5 exciting shows to see at 2020 PuSh Festival

Credit to Author: Stuart Derdeyn| Date: Thu, 28 Nov 2019 19:00:21 +0000

When: Jan. 21 to Feb. 9

Tickets and info: From $15, at pushfestival.ca

Six world premieres from local artists and companies, one North American premiere from the UK, and five West Coast Canadian premieres will be featured at  2020 PuSh Festival.

In what promises to be one of the more lit up and lively years of the annual event, PuSh executive and artistic director Franco Boni notes how contemporary world events have led to increasingly charged artist responses.

Associate artistic director Joyce Rosario notes: “This year, PuSh looks to subversion in its many forms — from the playful to the political — to remind us of our shared humanity, to encourage us to wonder, and to reignite a sense of curiosity about the world around us.”

Always a great place to find the kinds of unique performance to leave you questioning and engaged, PuSh stands in sharp contrast to stay-at-home-and-stream society. Getting out to take in live performance experience in all its myriad methods of presentation fires up the mind in often surprising ways.

It’s not at all unusual to come to a show expecting to be entertained only to exit transformed. Go slow and peruse the program to make your picks.

Here are five shows that we think sound awesome:

1. Cuckoo

(Jaha Koo, South Korea/Belgium)

A trip through the past 20 years of South Korean history courtesy of one highly alienated artist and his close companions, relaying a tale of troubled times and often truly bizarre incidents of the recent past. That Koo’s crew is comprised of a trio of talking rice cookers could provide some insight into how atypically this tale is told.

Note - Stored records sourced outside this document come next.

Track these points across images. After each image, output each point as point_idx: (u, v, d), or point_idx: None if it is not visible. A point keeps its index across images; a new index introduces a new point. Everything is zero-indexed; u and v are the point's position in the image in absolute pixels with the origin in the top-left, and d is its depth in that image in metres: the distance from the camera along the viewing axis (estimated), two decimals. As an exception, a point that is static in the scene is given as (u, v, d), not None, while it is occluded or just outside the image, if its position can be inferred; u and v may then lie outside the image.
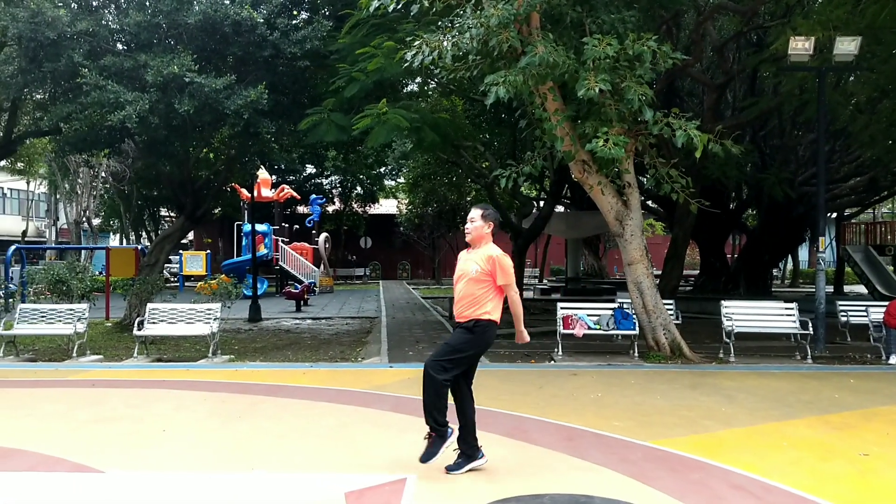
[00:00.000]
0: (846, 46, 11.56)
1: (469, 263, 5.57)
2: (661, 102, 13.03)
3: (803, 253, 44.41)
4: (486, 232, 5.62)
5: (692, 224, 17.35)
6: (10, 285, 18.35)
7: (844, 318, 14.01)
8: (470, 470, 5.44)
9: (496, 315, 5.52)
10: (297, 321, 19.53)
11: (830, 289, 25.86)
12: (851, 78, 15.64)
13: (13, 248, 24.37)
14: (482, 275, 5.48)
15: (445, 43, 9.63)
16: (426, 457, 5.37)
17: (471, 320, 5.46)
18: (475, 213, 5.65)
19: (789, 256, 39.88)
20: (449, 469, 5.42)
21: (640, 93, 9.48)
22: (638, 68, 9.77)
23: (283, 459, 5.88)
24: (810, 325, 11.72)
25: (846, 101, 15.36)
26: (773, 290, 27.56)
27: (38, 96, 16.75)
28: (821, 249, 12.98)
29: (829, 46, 11.83)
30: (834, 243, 30.38)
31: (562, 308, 12.25)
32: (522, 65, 9.45)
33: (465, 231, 5.69)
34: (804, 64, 12.20)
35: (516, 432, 6.71)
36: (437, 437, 5.39)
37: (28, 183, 44.73)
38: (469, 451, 5.50)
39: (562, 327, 11.90)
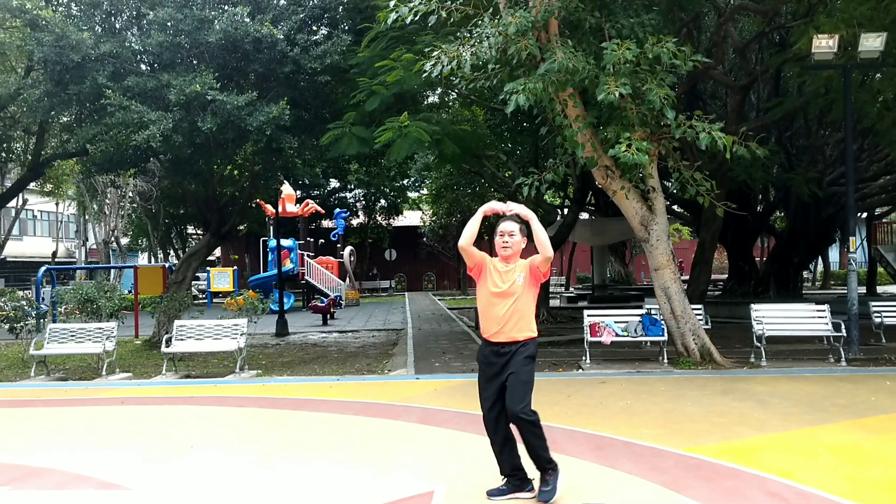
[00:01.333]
0: (871, 43, 11.38)
1: (511, 275, 5.08)
2: (683, 106, 12.92)
3: (833, 254, 43.71)
4: (524, 246, 5.23)
5: (719, 228, 17.13)
6: (42, 306, 18.59)
7: (878, 319, 13.73)
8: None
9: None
10: (324, 335, 19.56)
11: (863, 290, 25.40)
12: (878, 75, 15.38)
13: (43, 269, 24.74)
14: (529, 284, 5.11)
15: (464, 53, 9.62)
16: (549, 496, 4.97)
17: (529, 340, 5.11)
18: (514, 227, 5.11)
19: (819, 258, 39.28)
20: (492, 494, 5.14)
21: (662, 94, 9.39)
22: (659, 71, 9.69)
23: (311, 474, 5.85)
24: (843, 327, 11.48)
25: (873, 98, 15.08)
26: (803, 292, 27.11)
27: (65, 119, 16.99)
28: (851, 249, 12.74)
29: (854, 44, 11.65)
30: (865, 243, 29.85)
31: (589, 315, 12.13)
32: (542, 72, 9.41)
33: (504, 245, 5.09)
34: (829, 62, 12.02)
35: (545, 442, 6.62)
36: (552, 472, 5.03)
37: (57, 205, 45.44)
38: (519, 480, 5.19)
39: (589, 335, 11.78)
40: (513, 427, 5.03)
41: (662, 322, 11.75)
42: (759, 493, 5.08)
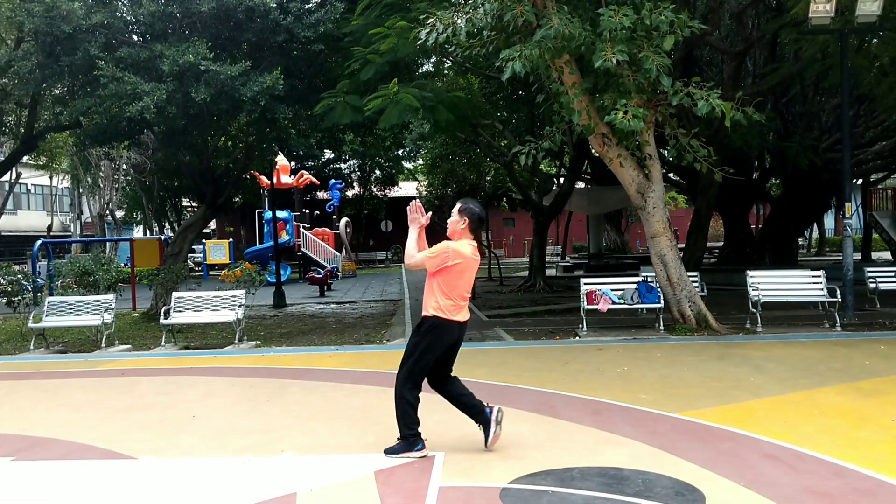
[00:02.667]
0: (869, 7, 11.29)
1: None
2: (679, 72, 12.84)
3: (829, 221, 43.79)
4: (462, 228, 5.60)
5: (715, 195, 17.13)
6: (38, 279, 18.58)
7: (873, 285, 13.83)
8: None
9: None
10: (322, 306, 19.63)
11: (858, 256, 25.50)
12: (875, 40, 15.29)
13: (39, 242, 24.71)
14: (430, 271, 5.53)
15: (459, 20, 9.56)
16: (391, 451, 5.39)
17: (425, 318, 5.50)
18: (454, 209, 5.69)
19: (815, 225, 39.38)
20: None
21: (658, 62, 9.34)
22: (656, 38, 9.63)
23: (313, 441, 5.92)
24: (838, 292, 11.56)
25: (870, 63, 15.01)
26: (799, 259, 27.21)
27: (57, 91, 16.86)
28: (847, 215, 12.78)
29: (851, 7, 11.57)
30: (860, 210, 29.90)
31: (585, 284, 12.18)
32: (538, 38, 9.35)
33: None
34: (825, 27, 11.93)
35: (543, 408, 6.70)
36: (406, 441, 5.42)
37: (51, 178, 45.21)
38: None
39: (586, 303, 11.83)
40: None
41: (659, 289, 11.81)
42: (755, 455, 5.15)
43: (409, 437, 5.35)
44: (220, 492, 4.78)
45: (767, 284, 11.98)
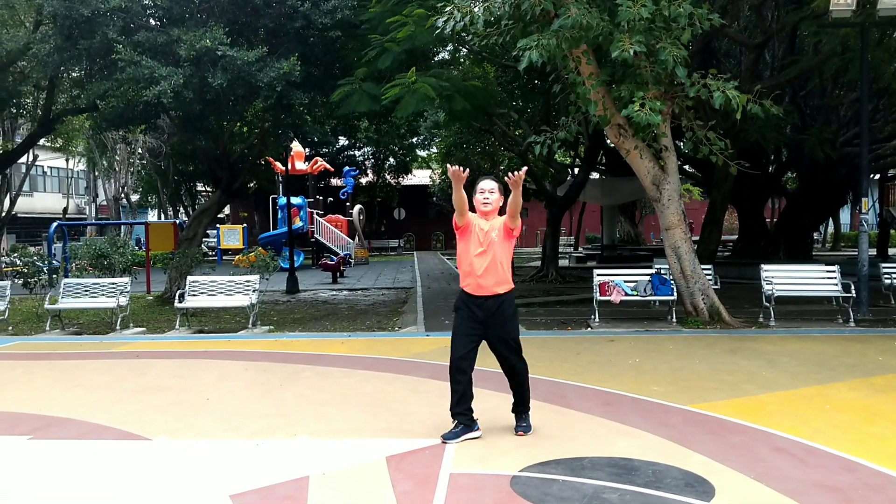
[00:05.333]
0: (891, 0, 11.18)
1: (491, 233, 5.43)
2: (697, 64, 12.78)
3: (845, 216, 43.52)
4: (500, 204, 5.56)
5: (730, 188, 17.05)
6: (54, 261, 18.74)
7: (888, 281, 13.74)
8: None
9: None
10: (334, 292, 19.71)
11: (873, 252, 25.32)
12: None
13: (55, 224, 24.90)
14: (505, 239, 5.45)
15: (477, 8, 9.54)
16: (448, 437, 5.41)
17: (509, 292, 5.48)
18: (493, 185, 5.50)
19: (830, 220, 39.10)
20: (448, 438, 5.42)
21: (675, 54, 9.29)
22: (674, 30, 9.58)
23: (325, 426, 5.97)
24: (852, 287, 11.50)
25: (890, 57, 14.87)
26: (813, 254, 27.07)
27: (75, 74, 16.93)
28: (863, 211, 12.69)
29: (873, 1, 11.45)
30: (877, 205, 29.66)
31: (598, 275, 12.17)
32: (555, 28, 9.32)
33: (485, 202, 5.45)
34: (846, 20, 11.81)
35: (554, 398, 6.72)
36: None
37: (67, 161, 45.48)
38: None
39: (598, 294, 11.83)
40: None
41: (672, 282, 11.79)
42: (766, 449, 5.16)
43: (459, 417, 5.43)
44: (233, 474, 4.84)
45: (781, 278, 11.93)
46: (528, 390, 5.65)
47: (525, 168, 5.48)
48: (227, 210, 47.33)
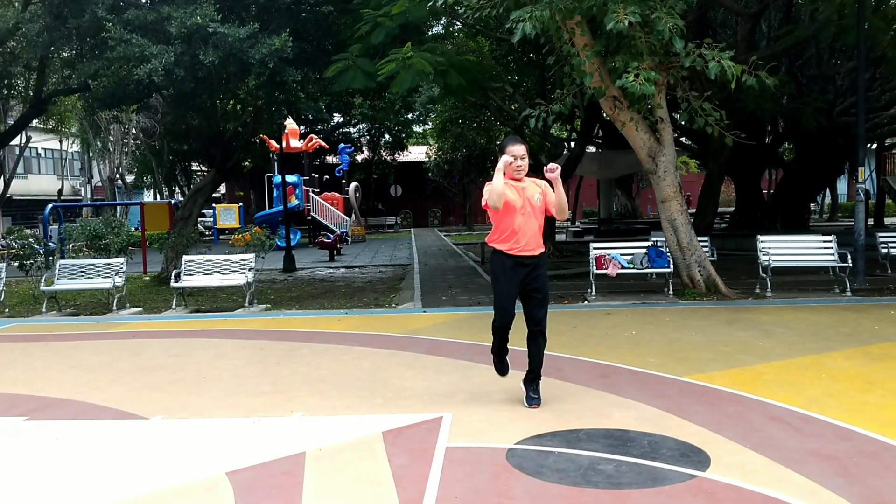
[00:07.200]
0: (887, -34, 11.06)
1: (532, 198, 5.44)
2: (692, 34, 12.65)
3: (842, 186, 43.48)
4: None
5: (727, 159, 16.99)
6: (50, 243, 18.71)
7: (885, 250, 13.72)
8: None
9: None
10: (331, 270, 19.70)
11: (871, 221, 25.31)
12: (893, 1, 15.01)
13: (50, 206, 24.82)
14: (542, 211, 5.52)
15: (469, -20, 9.41)
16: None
17: (543, 252, 5.55)
18: (524, 149, 5.48)
19: (827, 190, 39.06)
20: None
21: (671, 23, 9.20)
22: (669, -1, 9.47)
23: (322, 402, 5.97)
24: (849, 257, 11.49)
25: (887, 25, 14.73)
26: (811, 224, 27.05)
27: (65, 54, 16.79)
28: (860, 180, 12.65)
29: (870, -33, 11.34)
30: (874, 175, 29.58)
31: (594, 248, 12.16)
32: (548, -1, 9.21)
33: (518, 168, 5.41)
34: (843, -13, 11.71)
35: (551, 370, 6.70)
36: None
37: (61, 142, 45.25)
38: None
39: (595, 267, 11.82)
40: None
41: (668, 254, 11.77)
42: (762, 418, 5.17)
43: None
44: (229, 451, 4.84)
45: (778, 249, 11.91)
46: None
47: (558, 165, 5.46)
48: (223, 189, 47.21)
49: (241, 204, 36.25)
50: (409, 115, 42.02)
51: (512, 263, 5.44)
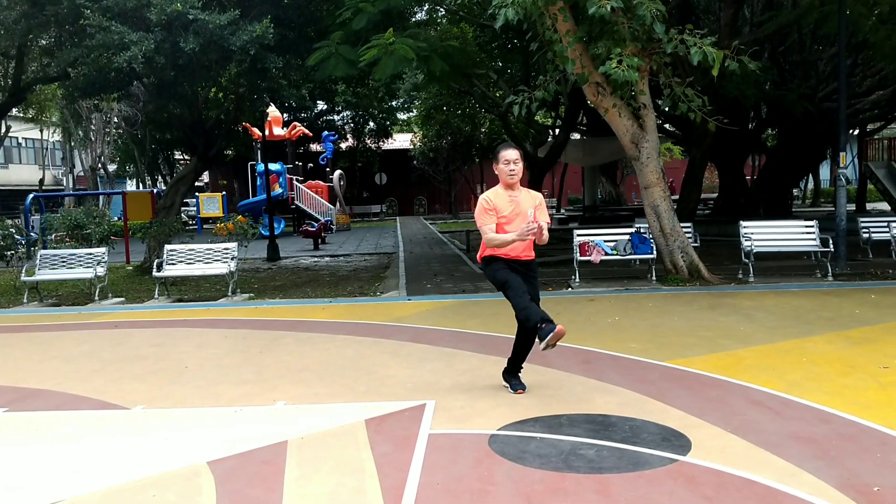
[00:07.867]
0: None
1: (526, 205, 5.38)
2: (675, 20, 12.65)
3: (824, 172, 43.69)
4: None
5: (710, 145, 17.05)
6: (31, 233, 18.53)
7: (866, 235, 13.85)
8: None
9: None
10: (316, 259, 19.63)
11: (853, 207, 25.49)
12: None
13: (31, 196, 24.58)
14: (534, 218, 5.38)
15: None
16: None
17: (534, 260, 5.57)
18: (518, 154, 5.42)
19: (810, 176, 39.28)
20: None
21: (653, 9, 9.19)
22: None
23: (305, 390, 5.96)
24: (831, 242, 11.57)
25: (868, 11, 14.79)
26: (793, 210, 27.22)
27: (44, 42, 16.57)
28: (842, 165, 12.73)
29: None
30: (856, 160, 29.76)
31: (578, 235, 12.18)
32: (531, -15, 9.17)
33: (511, 173, 5.33)
34: (824, -28, 11.74)
35: (534, 357, 6.68)
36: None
37: (42, 132, 44.78)
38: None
39: (579, 254, 11.85)
40: None
41: (651, 240, 11.81)
42: (743, 402, 5.20)
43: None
44: (210, 440, 4.82)
45: (760, 235, 11.98)
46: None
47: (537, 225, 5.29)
48: (206, 178, 46.91)
49: (224, 193, 36.04)
50: (394, 103, 41.78)
51: (506, 265, 5.47)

2. BERLIN: The Last Cabaret

(City Opera Vancouver, Canada)

A trip back to those heady days of 1934 and the politics of intimidation, censorship and fear. The Nazi takeover of Germany is well on its way as a socially conscious cabaret troupe faces the challenges of how to, or whether to, continue as those setting out to make Germany great again vanish freedoms as quickly as they do people.

3. FRONTERA

(Animals of Distinction, Canada)

Choreographer Dana Gingras and her company present a new work featuring her avant-garde vocabulary of movement combined with live music from Constellation recording artists Fly Pan Am and lighting set design from acclaimed U.K. crew United Visual Artists. Gingras’ work has always been heavy on concept and razor-sharp in execution. A dance show for underground rock fans.

4: Gardens Speak

(Tania El Khoury, Lebanon/UK)

One of two works by this conceptual artist, Gardens Speak is an immersive sound installation that spotlights the misery of contemporary Syria, a place where the very act of burial and honouring the dead has become a subversive act. Visit the sites of 10 people who have died in the continuing conflict and hear their stories, understanding their history, up to its last moments.

5: KISMET, things have changed

(The Chop, Canada)

In 2010, four artists in their late 20s crossed Canada to ask 100 people aged one to 100: “What do you believe in?” Their answers became the content of a lauded work of theatre. A decade later, the group goes back to the surviving interviewees with a new query: “How do you cope?”